■ **Exercise brief**: Find all lines below containing the string "生产总值" and return them.

■ **Data supplied**:
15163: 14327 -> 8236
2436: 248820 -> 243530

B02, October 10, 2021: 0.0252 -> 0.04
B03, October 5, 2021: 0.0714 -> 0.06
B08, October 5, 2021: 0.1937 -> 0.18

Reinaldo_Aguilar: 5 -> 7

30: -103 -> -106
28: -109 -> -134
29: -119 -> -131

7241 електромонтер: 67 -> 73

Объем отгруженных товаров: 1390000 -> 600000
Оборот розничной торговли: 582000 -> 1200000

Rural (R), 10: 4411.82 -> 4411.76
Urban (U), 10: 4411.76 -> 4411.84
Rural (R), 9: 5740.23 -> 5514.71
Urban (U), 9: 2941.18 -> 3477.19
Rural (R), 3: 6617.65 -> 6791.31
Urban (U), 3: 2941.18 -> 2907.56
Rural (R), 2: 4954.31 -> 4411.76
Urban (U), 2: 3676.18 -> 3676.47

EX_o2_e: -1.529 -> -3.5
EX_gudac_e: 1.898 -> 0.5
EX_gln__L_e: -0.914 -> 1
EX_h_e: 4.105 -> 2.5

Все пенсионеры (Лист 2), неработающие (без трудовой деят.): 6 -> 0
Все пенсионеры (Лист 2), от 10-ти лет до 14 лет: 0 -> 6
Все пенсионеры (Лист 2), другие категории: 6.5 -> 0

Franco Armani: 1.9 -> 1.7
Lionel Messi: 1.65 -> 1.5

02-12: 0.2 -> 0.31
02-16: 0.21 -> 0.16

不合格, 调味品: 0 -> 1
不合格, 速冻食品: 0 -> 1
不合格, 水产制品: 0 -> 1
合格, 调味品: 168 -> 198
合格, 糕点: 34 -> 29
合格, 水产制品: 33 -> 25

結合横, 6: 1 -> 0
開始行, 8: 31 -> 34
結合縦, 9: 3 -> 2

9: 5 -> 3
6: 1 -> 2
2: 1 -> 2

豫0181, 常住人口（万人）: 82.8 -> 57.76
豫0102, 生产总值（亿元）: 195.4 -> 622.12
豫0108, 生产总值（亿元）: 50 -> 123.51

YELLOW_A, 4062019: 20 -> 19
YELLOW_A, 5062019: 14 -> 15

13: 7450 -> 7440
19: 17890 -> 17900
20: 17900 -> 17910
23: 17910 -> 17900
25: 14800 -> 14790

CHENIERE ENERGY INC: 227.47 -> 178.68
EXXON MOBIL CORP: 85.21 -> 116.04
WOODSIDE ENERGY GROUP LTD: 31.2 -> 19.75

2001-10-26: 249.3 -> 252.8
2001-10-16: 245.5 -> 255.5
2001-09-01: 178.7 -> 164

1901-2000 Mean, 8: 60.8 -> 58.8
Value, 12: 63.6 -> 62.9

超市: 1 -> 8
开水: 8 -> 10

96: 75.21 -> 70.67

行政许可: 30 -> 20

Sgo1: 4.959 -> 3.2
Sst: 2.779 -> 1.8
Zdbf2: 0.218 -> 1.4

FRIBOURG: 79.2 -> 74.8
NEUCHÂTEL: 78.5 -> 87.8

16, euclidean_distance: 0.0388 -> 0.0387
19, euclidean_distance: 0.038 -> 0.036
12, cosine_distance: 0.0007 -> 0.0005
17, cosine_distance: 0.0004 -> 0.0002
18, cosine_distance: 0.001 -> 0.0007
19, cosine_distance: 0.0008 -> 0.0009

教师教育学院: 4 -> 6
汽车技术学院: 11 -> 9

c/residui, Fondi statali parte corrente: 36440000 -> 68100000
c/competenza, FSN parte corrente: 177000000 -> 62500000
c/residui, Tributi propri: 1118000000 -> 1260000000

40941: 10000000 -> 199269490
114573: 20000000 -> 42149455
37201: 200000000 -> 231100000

■ **Response below**:
豫0102, 生产总值（亿元）: 195.4 -> 622.12
豫0108, 生产总值（亿元）: 50 -> 123.51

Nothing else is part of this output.